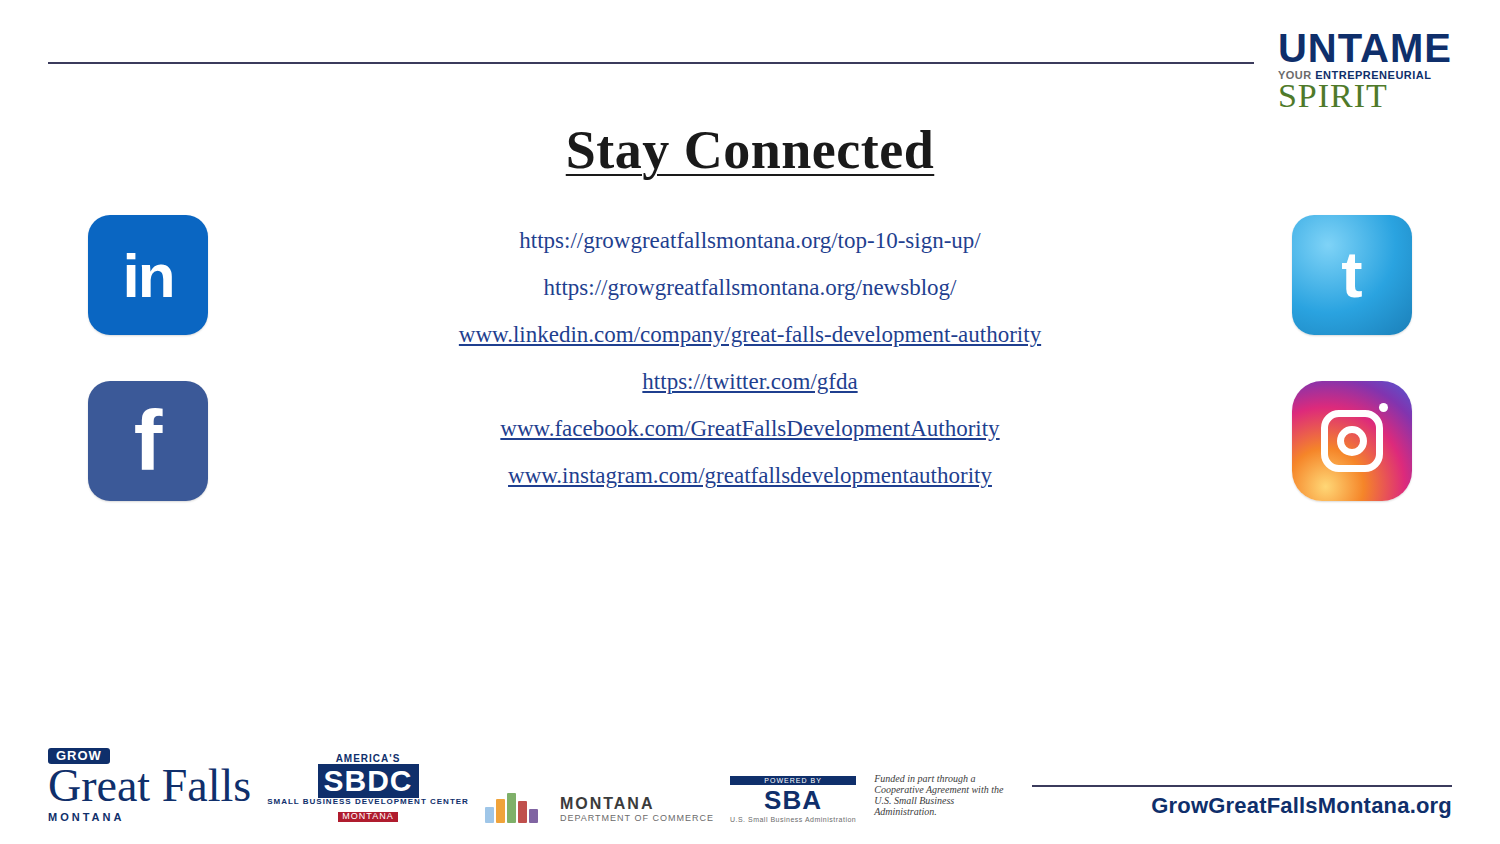UNTAME
YOUR ENTREPRENEURIAL
SPIRIT
Stay Connected
in
f
https://growgreatfallsmontana.org/top-10-sign-up/
https://growgreatfallsmontana.org/newsblog/
www.linkedin.com/company/great-falls-development-authority
https://twitter.com/gfda
www.facebook.com/GreatFallsDevelopmentAuthority
www.instagram.com/greatfallsdevelopmentauthority
t
GROW Great Falls MONTANA
AMERICA'S
SBDC
SMALL BUSINESS DEVELOPMENT CENTER
MONTANA
MONTANA DEPARTMENT OF COMMERCE
POWERED BY
SBA
U.S. Small Business Administration
Funded in part through a Cooperative Agreement with the U.S. Small Business Administration.
GrowGreatFallsMontana.org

Your instructions
Nothing but the lines above from the one containing "www.facebook.com/GreatFallsDevelopmentAuthority" through the one containing "Funded in part" should appear in the answer, each repeated exactly.

Problem solution
www.facebook.com/GreatFallsDevelopmentAuthority
www.instagram.com/greatfallsdevelopmentauthority
t
GROW Great Falls MONTANA
AMERICA'S
SBDC
SMALL BUSINESS DEVELOPMENT CENTER
MONTANA
MONTANA DEPARTMENT OF COMMERCE
POWERED BY
SBA
U.S. Small Business Administration
Funded in part through a Cooperative Agreement with the U.S. Small Business Administration.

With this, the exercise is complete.